**Required action:**
All that is needed is each line of the entries holding the word "livechat", copied as it stands.

**Supplied data:**
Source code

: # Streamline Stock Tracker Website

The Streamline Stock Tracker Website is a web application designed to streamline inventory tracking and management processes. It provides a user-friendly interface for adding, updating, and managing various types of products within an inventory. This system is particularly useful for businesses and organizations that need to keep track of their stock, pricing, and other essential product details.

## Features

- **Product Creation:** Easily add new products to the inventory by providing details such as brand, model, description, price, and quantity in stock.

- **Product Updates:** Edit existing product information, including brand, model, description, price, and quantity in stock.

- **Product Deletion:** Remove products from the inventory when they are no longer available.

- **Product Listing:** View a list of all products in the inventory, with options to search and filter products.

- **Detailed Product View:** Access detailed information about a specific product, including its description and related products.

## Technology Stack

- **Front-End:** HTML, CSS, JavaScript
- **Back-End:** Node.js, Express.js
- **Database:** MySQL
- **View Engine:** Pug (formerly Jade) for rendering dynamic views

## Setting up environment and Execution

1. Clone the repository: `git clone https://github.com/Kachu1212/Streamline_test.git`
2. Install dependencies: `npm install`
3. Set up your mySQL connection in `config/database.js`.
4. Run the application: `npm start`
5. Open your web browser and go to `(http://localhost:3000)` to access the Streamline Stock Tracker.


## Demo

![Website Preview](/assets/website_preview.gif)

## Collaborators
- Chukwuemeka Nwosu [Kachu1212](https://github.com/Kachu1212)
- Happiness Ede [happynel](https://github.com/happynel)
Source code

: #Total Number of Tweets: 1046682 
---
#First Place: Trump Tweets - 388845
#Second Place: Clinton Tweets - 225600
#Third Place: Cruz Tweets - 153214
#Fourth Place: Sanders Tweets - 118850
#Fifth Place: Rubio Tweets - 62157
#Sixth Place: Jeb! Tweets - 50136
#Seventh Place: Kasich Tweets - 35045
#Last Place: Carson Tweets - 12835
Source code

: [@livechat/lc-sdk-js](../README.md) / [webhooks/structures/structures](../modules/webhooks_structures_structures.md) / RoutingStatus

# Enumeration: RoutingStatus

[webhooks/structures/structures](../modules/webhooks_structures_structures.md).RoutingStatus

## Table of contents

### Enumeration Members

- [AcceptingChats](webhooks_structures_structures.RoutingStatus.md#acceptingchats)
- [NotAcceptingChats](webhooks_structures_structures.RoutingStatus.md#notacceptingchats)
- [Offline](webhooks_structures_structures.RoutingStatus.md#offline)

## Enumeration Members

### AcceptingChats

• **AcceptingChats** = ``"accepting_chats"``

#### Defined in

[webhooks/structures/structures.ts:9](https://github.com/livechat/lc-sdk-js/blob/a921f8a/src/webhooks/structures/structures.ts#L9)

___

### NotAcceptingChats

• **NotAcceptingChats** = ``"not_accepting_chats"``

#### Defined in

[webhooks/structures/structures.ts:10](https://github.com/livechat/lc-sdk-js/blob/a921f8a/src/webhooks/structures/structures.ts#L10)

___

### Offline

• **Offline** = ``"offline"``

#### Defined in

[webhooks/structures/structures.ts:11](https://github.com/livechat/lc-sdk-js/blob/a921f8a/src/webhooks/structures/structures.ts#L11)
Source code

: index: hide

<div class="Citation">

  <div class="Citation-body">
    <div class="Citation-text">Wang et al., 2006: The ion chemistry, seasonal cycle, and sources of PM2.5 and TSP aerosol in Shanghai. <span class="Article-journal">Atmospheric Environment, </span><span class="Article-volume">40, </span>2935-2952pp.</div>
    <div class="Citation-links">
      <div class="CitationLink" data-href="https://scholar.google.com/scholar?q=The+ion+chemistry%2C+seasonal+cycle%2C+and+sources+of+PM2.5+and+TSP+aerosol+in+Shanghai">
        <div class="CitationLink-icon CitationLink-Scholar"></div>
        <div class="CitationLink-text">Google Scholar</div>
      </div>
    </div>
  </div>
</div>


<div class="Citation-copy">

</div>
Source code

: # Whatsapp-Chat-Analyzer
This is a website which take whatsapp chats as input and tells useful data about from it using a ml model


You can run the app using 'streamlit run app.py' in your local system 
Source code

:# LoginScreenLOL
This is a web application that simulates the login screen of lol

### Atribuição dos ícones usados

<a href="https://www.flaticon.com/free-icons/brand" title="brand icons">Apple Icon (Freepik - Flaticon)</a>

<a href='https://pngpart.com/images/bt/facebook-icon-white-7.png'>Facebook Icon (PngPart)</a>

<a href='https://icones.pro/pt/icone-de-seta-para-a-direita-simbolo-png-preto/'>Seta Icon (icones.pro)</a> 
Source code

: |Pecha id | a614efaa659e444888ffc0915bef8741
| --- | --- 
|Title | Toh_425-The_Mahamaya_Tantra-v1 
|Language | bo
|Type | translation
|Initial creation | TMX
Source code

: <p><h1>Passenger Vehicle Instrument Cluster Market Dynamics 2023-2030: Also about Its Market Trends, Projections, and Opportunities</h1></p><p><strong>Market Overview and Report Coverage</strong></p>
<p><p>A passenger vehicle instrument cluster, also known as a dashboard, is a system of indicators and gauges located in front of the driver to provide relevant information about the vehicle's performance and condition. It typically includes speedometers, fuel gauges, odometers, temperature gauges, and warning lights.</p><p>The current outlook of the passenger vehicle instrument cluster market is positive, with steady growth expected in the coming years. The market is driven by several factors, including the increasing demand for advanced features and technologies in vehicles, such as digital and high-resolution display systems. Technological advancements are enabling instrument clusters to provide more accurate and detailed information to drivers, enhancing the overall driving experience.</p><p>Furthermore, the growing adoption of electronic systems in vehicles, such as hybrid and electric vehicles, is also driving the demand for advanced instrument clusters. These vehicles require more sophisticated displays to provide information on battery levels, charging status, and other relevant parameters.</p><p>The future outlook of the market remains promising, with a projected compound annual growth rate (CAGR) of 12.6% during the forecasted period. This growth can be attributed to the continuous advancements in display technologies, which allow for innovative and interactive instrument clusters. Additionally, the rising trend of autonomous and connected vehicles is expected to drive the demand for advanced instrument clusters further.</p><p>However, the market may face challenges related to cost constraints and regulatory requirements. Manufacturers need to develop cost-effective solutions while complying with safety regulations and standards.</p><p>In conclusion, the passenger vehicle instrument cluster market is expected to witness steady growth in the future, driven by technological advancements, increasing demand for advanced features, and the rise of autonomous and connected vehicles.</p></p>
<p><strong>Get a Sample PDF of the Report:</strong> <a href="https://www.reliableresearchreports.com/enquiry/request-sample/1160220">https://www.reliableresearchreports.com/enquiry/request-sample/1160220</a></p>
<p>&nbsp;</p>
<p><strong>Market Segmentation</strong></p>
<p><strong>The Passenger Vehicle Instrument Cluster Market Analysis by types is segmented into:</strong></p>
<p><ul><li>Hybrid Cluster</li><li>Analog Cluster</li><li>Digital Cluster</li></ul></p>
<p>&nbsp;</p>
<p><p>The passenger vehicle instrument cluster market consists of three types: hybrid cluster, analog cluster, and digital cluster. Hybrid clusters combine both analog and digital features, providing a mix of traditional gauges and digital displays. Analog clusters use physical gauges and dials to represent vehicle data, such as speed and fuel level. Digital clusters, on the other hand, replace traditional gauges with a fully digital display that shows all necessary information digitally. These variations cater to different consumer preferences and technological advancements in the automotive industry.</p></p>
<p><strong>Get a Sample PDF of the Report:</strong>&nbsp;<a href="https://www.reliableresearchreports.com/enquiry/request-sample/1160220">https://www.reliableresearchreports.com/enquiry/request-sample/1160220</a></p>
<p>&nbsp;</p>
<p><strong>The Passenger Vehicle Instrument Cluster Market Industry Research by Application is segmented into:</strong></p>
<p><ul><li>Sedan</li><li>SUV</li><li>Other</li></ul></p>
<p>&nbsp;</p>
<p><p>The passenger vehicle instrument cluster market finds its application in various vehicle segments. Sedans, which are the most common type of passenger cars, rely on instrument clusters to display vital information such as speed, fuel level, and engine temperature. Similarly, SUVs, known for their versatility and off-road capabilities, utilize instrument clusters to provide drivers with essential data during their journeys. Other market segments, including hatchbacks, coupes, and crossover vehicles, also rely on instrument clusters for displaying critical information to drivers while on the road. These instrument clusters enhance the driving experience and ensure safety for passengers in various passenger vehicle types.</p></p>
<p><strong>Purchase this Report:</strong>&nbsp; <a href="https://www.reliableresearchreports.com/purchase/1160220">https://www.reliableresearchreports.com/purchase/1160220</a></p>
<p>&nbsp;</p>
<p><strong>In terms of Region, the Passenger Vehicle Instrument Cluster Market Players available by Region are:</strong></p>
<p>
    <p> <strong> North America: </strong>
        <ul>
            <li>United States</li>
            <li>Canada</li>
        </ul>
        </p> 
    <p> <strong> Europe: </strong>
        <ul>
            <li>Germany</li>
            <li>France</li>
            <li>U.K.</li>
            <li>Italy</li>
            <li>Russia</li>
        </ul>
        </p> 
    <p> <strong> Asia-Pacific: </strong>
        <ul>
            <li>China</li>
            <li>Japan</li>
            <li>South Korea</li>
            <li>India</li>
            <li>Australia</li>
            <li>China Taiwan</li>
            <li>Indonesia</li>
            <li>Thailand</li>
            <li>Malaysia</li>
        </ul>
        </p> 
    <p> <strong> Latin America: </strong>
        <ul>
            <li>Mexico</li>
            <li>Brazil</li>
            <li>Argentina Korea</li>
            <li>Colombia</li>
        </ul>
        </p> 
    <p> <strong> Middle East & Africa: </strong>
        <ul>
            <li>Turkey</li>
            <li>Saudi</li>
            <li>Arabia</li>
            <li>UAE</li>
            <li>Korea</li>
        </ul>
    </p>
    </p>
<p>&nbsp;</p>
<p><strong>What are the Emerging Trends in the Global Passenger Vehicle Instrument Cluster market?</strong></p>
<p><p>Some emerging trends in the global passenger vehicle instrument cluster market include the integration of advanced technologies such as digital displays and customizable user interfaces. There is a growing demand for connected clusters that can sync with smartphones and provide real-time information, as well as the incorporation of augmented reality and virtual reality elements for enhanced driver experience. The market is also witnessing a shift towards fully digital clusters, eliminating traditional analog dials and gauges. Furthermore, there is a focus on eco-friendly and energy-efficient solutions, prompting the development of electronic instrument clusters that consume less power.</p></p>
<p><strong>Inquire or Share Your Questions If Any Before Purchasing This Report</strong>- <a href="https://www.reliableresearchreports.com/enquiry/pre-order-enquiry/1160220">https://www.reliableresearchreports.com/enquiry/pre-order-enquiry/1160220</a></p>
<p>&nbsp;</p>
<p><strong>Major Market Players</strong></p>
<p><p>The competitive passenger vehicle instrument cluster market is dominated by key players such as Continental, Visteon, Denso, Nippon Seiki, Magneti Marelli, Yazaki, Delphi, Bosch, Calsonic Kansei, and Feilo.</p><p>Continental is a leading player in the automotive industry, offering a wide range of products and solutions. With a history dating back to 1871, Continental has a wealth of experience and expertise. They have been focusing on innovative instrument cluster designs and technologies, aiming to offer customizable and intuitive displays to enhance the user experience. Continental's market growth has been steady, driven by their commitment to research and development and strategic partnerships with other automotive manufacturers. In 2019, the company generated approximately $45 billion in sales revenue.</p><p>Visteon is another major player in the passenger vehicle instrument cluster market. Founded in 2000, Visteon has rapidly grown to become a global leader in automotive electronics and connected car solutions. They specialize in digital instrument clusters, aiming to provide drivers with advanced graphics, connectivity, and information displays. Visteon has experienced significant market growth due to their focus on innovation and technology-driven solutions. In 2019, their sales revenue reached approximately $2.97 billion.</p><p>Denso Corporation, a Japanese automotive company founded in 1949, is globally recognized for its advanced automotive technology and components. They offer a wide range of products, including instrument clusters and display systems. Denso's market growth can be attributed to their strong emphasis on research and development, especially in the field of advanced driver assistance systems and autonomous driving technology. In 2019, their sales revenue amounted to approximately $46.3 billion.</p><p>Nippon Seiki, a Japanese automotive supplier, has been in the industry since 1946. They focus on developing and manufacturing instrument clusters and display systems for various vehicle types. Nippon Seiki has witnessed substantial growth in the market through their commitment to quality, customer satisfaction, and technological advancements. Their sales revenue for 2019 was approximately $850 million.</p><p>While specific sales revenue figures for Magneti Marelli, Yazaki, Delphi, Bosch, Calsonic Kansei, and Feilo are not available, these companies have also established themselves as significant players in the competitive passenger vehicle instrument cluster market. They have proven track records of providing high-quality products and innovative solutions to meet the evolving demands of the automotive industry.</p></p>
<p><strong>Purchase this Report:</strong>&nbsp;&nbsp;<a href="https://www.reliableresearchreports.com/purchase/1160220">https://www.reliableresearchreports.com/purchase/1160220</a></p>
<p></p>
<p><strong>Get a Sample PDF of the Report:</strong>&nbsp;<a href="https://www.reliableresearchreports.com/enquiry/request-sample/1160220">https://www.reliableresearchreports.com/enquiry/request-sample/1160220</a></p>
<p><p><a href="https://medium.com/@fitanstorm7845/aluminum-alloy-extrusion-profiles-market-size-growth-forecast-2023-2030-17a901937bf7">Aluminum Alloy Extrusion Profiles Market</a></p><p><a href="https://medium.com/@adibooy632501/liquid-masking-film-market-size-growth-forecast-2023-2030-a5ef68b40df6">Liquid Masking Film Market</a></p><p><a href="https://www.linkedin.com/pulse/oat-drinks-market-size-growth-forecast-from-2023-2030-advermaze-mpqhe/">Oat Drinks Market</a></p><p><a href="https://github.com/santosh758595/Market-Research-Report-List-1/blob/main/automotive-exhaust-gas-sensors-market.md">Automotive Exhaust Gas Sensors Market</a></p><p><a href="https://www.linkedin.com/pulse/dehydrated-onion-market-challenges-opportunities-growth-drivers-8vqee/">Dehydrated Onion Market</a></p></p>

**Solution to the problem:**
: [@livechat/lc-sdk-js](../README.md) / [webhooks/structures/structures](../modules/webhooks_structures_structures.md) / RoutingStatus
[webhooks/structures/structures.ts:9](https://github.com/livechat/lc-sdk-js/blob/a921f8a/src/webhooks/structures/structures.ts#L9)
[webhooks/structures/structures.ts:10](https://github.com/livechat/lc-sdk-js/blob/a921f8a/src/webhooks/structures/structures.ts#L10)
[webhooks/structures/structures.ts:11](https://github.com/livechat/lc-sdk-js/blob/a921f8a/src/webhooks/structures/structures.ts#L11)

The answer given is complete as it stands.